* Start *

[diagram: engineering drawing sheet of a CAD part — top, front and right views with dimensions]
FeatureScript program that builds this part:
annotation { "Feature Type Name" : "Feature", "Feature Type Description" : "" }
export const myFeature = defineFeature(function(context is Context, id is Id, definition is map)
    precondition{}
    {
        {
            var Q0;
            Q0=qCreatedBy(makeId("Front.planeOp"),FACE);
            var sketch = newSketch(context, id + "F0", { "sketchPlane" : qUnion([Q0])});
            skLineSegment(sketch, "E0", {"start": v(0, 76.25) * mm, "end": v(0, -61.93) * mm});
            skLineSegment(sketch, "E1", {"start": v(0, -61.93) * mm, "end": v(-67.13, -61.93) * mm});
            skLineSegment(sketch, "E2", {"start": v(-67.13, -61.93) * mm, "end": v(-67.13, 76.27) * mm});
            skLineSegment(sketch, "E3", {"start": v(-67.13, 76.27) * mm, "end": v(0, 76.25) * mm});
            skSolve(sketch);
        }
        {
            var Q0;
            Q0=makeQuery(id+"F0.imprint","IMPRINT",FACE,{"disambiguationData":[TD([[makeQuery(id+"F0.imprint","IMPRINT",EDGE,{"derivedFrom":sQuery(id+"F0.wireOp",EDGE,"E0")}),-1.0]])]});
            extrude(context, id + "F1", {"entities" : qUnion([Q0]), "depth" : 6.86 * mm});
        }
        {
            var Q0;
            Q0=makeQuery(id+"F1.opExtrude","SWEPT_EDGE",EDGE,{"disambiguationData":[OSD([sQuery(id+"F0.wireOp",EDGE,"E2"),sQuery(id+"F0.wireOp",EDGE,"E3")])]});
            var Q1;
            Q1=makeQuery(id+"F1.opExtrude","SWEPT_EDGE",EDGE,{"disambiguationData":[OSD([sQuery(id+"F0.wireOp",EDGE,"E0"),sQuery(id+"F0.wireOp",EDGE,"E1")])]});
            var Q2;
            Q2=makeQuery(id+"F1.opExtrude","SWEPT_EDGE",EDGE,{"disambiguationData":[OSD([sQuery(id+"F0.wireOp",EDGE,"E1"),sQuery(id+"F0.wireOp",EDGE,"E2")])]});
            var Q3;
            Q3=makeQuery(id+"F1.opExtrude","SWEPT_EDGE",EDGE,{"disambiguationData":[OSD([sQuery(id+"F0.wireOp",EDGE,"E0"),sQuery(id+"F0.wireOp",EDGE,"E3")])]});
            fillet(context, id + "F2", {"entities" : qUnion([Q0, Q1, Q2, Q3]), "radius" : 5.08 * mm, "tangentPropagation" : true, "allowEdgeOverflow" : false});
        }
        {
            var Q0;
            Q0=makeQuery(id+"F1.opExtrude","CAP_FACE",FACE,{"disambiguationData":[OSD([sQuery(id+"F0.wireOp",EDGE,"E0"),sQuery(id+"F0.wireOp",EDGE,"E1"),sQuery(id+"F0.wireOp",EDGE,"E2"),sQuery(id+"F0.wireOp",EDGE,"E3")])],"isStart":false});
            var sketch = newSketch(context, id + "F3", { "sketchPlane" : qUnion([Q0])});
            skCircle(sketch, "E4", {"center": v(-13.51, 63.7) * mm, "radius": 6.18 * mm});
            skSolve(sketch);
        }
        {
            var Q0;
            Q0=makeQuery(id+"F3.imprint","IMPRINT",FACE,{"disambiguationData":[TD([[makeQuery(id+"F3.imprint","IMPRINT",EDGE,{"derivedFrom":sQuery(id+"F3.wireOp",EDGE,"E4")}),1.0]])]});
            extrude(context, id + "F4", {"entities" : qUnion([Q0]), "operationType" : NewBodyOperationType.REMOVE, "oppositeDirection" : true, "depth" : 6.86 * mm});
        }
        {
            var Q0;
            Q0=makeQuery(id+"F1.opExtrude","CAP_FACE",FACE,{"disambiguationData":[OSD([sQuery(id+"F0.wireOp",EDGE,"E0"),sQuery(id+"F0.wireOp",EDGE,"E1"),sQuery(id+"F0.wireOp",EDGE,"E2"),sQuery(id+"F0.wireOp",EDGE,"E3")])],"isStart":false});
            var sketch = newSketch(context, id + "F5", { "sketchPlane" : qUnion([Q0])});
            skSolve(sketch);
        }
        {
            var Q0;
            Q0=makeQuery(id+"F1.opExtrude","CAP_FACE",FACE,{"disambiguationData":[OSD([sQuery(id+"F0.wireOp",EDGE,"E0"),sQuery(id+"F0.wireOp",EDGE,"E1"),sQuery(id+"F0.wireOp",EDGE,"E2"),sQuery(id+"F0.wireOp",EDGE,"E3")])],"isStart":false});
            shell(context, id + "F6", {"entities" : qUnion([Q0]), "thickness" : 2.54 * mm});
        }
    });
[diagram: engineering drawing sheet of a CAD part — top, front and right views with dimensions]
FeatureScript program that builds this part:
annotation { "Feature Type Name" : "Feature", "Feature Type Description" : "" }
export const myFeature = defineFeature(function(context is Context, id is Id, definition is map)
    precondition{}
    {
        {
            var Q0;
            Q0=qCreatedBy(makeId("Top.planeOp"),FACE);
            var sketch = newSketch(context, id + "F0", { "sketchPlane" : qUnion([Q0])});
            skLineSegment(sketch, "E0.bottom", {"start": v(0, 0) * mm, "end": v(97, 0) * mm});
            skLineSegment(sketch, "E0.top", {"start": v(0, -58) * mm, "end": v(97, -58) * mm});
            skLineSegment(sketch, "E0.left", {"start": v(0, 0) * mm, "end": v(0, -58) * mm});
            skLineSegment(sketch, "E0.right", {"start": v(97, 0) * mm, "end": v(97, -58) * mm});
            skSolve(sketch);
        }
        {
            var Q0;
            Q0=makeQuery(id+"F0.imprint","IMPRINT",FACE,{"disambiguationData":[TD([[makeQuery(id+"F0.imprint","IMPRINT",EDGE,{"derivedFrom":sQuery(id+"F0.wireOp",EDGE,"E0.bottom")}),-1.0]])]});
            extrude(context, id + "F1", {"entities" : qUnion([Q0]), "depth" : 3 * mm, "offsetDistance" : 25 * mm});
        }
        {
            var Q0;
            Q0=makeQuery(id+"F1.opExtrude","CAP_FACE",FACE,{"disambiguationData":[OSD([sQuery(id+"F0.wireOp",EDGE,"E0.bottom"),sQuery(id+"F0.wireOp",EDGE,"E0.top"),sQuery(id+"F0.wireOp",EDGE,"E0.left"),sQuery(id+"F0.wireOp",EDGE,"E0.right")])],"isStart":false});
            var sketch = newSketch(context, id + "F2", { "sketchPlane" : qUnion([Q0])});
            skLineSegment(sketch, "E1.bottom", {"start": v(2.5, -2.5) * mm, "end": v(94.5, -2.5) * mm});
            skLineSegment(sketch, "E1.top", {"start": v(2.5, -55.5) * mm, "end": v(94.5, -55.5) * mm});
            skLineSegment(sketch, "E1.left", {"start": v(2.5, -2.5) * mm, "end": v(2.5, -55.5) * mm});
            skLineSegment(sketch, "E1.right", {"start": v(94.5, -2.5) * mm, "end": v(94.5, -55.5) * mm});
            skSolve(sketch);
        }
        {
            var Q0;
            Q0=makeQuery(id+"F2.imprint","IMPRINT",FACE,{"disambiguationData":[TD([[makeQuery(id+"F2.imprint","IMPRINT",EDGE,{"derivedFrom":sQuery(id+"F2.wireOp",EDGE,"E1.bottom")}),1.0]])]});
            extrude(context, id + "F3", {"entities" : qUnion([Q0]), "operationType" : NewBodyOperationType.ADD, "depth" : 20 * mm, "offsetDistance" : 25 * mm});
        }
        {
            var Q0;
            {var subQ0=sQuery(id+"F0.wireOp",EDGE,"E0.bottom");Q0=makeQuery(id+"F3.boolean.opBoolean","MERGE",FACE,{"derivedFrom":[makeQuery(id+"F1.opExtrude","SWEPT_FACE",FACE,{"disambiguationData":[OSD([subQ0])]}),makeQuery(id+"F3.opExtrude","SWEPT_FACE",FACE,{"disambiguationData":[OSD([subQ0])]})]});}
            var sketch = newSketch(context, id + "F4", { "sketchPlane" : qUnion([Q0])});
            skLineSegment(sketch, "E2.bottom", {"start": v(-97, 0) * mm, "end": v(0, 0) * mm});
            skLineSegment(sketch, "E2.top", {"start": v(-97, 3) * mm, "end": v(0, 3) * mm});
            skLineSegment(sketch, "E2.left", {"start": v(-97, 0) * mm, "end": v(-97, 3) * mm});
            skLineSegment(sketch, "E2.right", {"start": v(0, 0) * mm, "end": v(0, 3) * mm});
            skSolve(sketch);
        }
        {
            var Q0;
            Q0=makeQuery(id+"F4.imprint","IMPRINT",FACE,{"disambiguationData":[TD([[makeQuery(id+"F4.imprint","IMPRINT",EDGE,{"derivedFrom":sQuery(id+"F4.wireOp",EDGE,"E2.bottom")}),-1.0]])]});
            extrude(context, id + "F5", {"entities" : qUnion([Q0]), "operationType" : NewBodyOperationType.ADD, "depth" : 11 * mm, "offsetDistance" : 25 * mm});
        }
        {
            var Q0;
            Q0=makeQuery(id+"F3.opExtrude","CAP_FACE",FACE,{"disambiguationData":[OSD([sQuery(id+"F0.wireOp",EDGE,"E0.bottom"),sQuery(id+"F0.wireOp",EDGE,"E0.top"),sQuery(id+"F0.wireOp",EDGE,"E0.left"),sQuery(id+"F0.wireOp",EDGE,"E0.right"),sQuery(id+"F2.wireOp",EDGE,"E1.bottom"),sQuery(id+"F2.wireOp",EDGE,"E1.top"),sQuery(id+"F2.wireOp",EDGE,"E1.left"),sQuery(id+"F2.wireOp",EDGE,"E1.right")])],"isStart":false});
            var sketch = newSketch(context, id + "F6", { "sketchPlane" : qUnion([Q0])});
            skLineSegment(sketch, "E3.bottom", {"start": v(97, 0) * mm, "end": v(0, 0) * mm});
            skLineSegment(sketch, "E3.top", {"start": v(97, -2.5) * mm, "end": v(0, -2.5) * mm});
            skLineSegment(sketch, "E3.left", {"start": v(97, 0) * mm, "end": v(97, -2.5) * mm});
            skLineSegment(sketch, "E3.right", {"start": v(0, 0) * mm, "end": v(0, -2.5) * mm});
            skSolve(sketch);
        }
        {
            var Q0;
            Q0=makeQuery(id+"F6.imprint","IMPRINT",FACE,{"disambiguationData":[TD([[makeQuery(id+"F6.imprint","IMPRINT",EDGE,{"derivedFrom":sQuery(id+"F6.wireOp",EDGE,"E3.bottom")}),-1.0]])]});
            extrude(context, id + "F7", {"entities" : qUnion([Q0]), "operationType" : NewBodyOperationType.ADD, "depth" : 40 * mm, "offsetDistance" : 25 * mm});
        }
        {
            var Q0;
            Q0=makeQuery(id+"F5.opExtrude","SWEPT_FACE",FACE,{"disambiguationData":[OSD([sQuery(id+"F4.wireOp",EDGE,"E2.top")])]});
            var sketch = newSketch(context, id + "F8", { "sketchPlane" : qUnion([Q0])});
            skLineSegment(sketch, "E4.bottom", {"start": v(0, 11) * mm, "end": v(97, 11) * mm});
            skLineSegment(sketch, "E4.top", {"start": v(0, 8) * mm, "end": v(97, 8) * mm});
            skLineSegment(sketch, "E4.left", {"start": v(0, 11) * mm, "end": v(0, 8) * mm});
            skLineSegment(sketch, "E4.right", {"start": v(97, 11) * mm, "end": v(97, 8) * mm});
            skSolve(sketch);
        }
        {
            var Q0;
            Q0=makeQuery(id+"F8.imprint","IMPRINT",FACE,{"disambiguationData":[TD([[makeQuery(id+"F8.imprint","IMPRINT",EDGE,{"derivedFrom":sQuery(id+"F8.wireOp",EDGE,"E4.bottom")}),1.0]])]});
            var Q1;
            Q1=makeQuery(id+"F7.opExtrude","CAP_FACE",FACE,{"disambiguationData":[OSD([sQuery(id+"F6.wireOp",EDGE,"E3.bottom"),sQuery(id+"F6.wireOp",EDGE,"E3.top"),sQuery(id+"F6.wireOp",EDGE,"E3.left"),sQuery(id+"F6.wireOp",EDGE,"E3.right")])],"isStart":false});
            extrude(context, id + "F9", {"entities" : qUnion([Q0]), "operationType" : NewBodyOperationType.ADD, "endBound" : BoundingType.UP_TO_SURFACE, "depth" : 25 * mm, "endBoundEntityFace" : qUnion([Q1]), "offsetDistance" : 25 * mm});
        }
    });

* End *

> _Requirement_:
Please state only how many lines of the material above contain the string "true".

> _Response below_:
2